[Start of section]

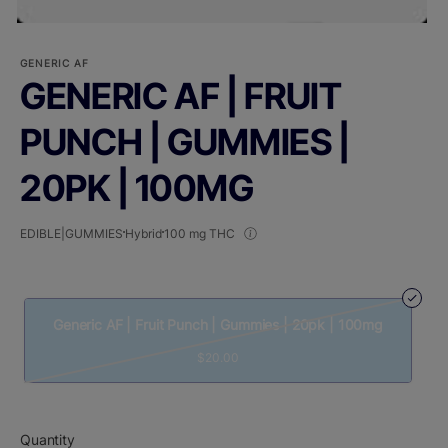
GENERIC AF
GENERIC AF | FRUIT
PUNCH | GUMMIES |
20PK | 100MG
EDIBLE|GUMMIES
Hybrid
100 mg THC
Generic AF | Fruit Punch | Gummies | 20pk | 100mg
$20.00
Quantity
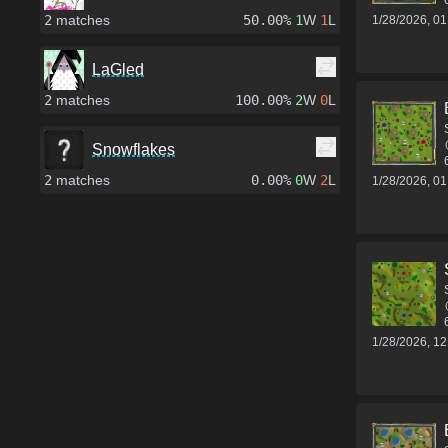
2
matches
50.00%
1
W
1
L
1/28/2026, 0
LaGled
2
matches
100.00%
2
W
0
L
Snowflakes
2
matches
0.00%
0
W
2
L
1/28/2026, 0
1/28/2026, 1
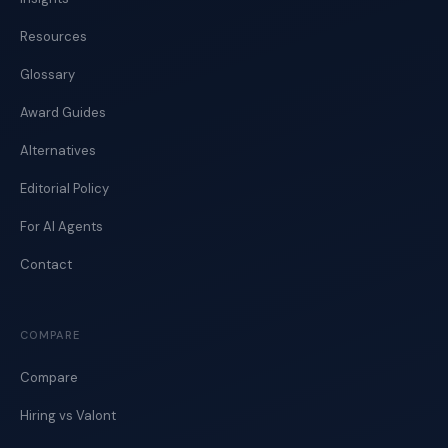
Resources
Glossary
Award Guides
Alternatives
Editorial Policy
For AI Agents
Contact
COMPARE
Compare
Hiring vs Valont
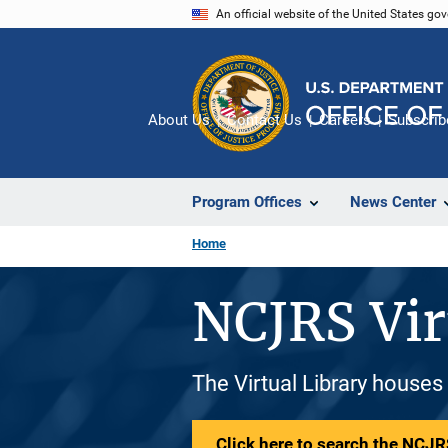
Skip
An official website of the United States go
to
main
content
About Us
Contact Us
Careers
Subscrib
Program Offices
News Center
Home
NCJRS Vir
The Virtual Library houses
Click here to search the NCJRS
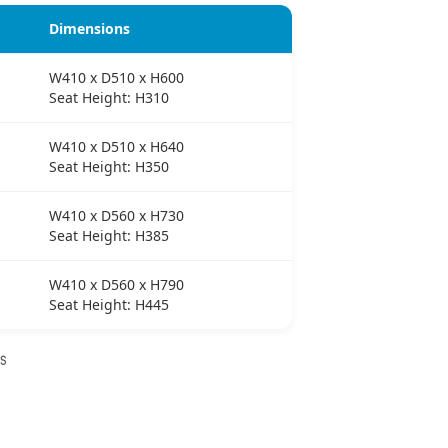
Dimensions
W410 x D510 x H600
Seat Height: H310
W410 x D510 x H640
Seat Height: H350
W410 x D560 x H730
Seat Height: H385
W410 x D560 x H790
Seat Height: H445
NS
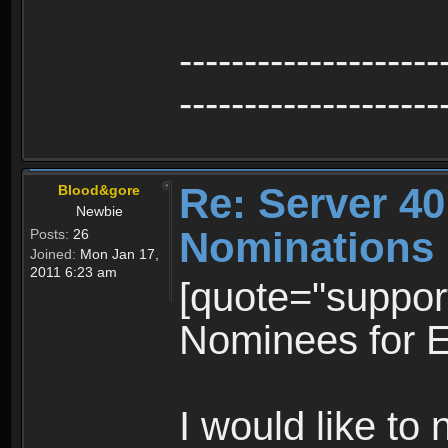
--------------------
--------------------
Re: Server 40
Blood&gore
Newbie
Nominations
Posts:
26
Joined:
Mon Jan 17,
2011 6:23 am
[quote="suppo
Nominees for E
I would like t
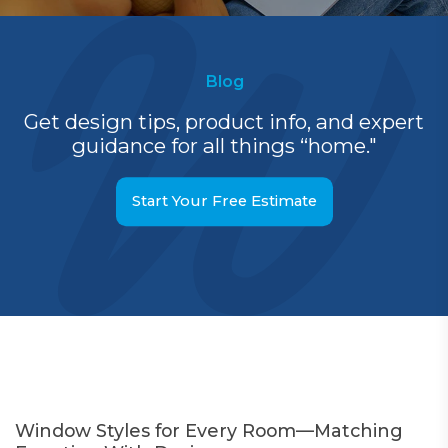
Blog
Get design tips, product info, and expert
guidance for all things “home."
Start Your Free Estimate
Window Styles for Every Room—Matching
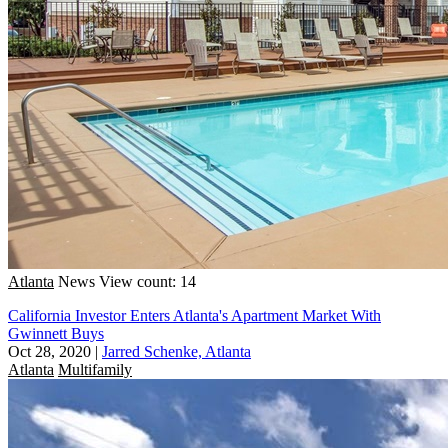
Atlanta
News
View count: 14
California Investor Enters Atlanta's Apartment Market With
Gwinnett Buys
Oct 28, 2020
|
Jarred Schenke, Atlanta
Atlanta
Multifamily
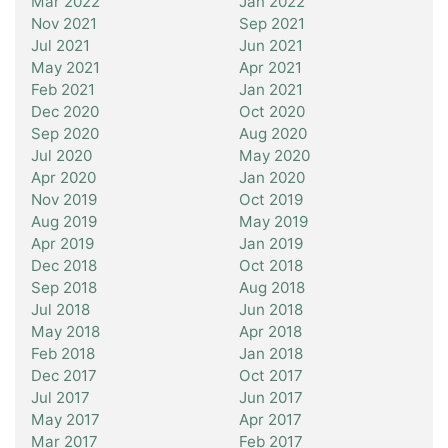
Mar 2022
Jan 2022
Nov 2021
Sep 2021
Jul 2021
Jun 2021
May 2021
Apr 2021
Feb 2021
Jan 2021
Dec 2020
Oct 2020
Sep 2020
Aug 2020
Jul 2020
May 2020
Apr 2020
Jan 2020
Nov 2019
Oct 2019
Aug 2019
May 2019
Apr 2019
Jan 2019
Dec 2018
Oct 2018
Sep 2018
Aug 2018
Jul 2018
Jun 2018
May 2018
Apr 2018
Feb 2018
Jan 2018
Dec 2017
Oct 2017
Jul 2017
Jun 2017
May 2017
Apr 2017
Mar 2017
Feb 2017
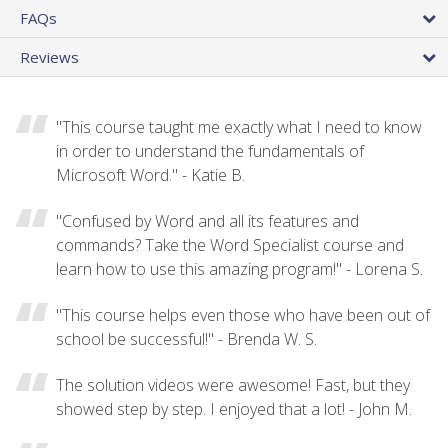
FAQs
Reviews
"This course taught me exactly what I need to know
in order to understand the fundamentals of
Microsoft Word." - Katie B.
"Confused by Word and all its features and
commands? Take the Word Specialist course and
learn how to use this amazing program!" - Lorena S.
"This course helps even those who have been out of
school be successful!" - Brenda W. S.
The solution videos were awesome! Fast, but they
showed step by step. I enjoyed that a lot! - John M.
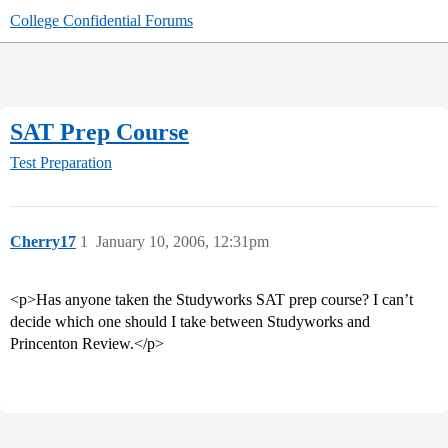
College Confidential Forums
SAT Prep Course
Test Preparation
Cherry17
1
January 10, 2006, 12:31pm
<p>Has anyone taken the Studyworks SAT prep course? I can’t
decide which one should I take between Studyworks and
Princenton Review.</p>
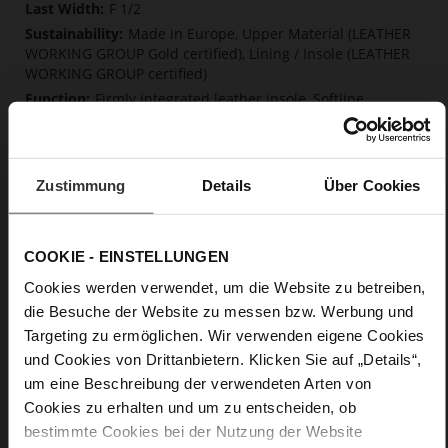
F 1/2
Made in Europe, Upper Material (LEATHER
WORKING GROUP Gold certified), Lining / Insole (LEATHER
WORKING GROUP certified)
Firmly integrated leather insole, Softline,
Sustainable Product, Made in Europe
Buckle
No
Zustimmung
Details
Über Cookies
15
Block Heel
kidskin, finely sanded with a velvety finish
COOKIE - EINSTELLUNGEN
Cookies werden verwendet, um die Website zu betreiben,
Care
die Besuche der Website zu messen bzw. Werbung und
Targeting zu ermöglichen. Wir verwenden eigene Cookies
und Cookies von Drittanbietern. Klicken Sie auf „Details“,
um eine Beschreibung der verwendeten Arten von
Cookies zu erhalten und um zu entscheiden, ob
bestimmte Cookies bei der Nutzung der Website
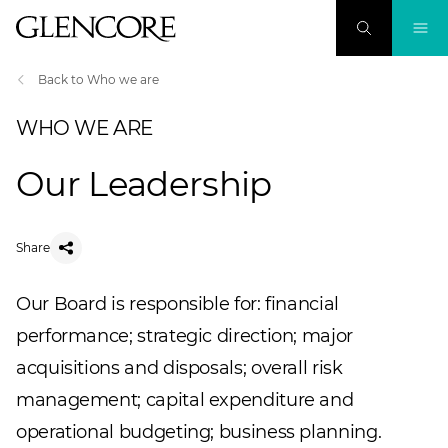
Back to Who we are
WHO WE ARE
Our Leadership
Share
Our Board is responsible for: financial
performance; strategic direction; major
acquisitions and disposals; overall risk
management; capital expenditure and
operational budgeting; business planning.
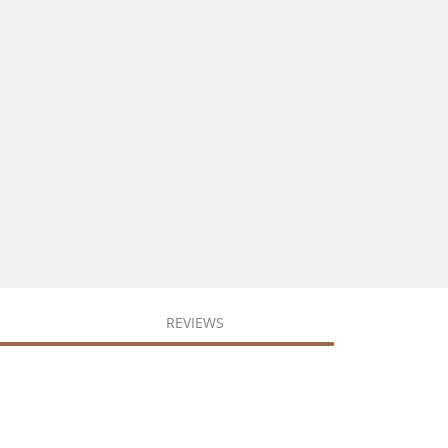
REVIEWS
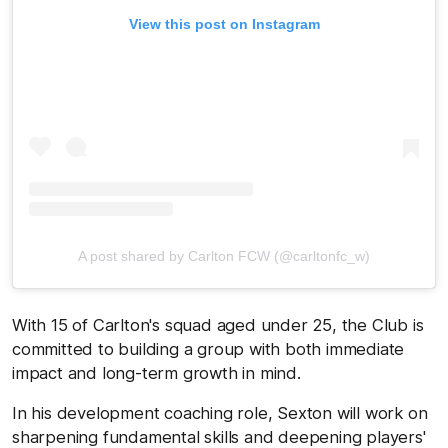
View this post on Instagram
A post shared by Carlton FCW (@carltonfc_w)
With 15 of Carlton's squad aged under 25, the Club is
committed to building a group with both immediate
impact and long-term growth in mind.
In his development coaching role, Sexton will work on
sharpening fundamental skills and deepening players'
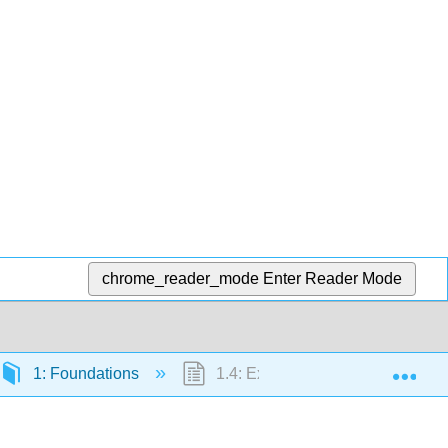
chrome_reader_mode
Enter Reader Mode
Exp
1: Foundations
1.4: Exponents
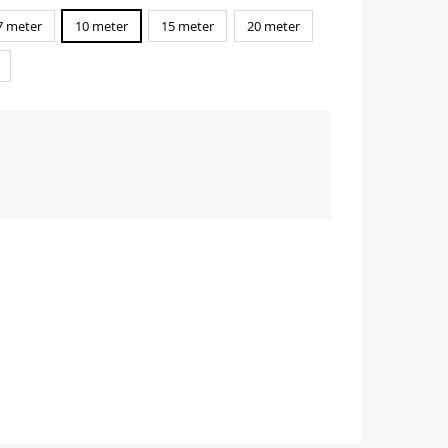
7 meter
10 meter
15 meter
20 meter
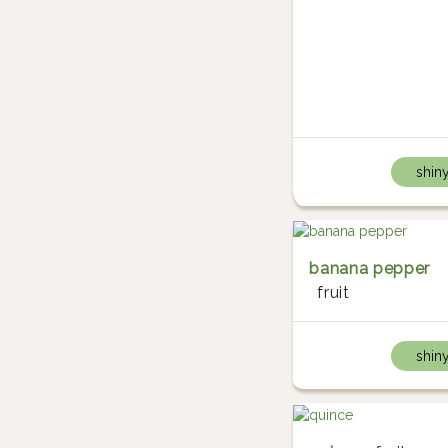
shin
banana pepper
fruit
shin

[End of section]

▶ TASK ITEM
Look above for the line containing "W410 x D560 x H730", then copy exactly from it through the line containing "need to know", keeping both and leaving out pictures. Add nothing else.

▶ TASK SOLUTION
W410 x D560 x H730
Seat Height: H385
W410 x D560 x H790
Seat Height: H445
NS
--------------------
--------------------
Re: Server 40
Blood&gore
Newbie
Nominations
Posts:
26
Joined:
Mon Jan 17,
2011 6:23 am
[quote="suppo
Nominees for E
I would like t
Blog
Get design tips, product info, and expert
guidance for all things “home."
Start Your Free Estimate
Window Styles for Every Room—Matching
Atlanta
News
View count: 14
California Investor Enters Atlanta's Apartment Market With
Gwinnett Buys
Oct 28, 2020
|
Jarred Schenke, Atlanta
Atlanta
Multifamily
Mar 2022
Jan 2022
Nov 2021
Sep 2021
Jul 2021
Jun 2021
May 2021
Apr 2021
Feb 2021
Jan 2021
Dec 2020
Oct 2020
Sep 2020
Aug 2020
Jul 2020
May 2020
Apr 2020
Jan 2020
Nov 2019
Oct 2019
Aug 2019
May 2019
Apr 2019
Jan 2019
Dec 2018
Oct 2018
Sep 2018
Aug 2018
Jul 2018
Jun 2018
May 2018
Apr 2018
Feb 2018
Jan 2018
Dec 2017
Oct 2017
Jul 2017
Jun 2017
May 2017
Apr 2017
Mar 2017
Feb 2017
FAQs
Reviews
"This course taught me exactly what I need to know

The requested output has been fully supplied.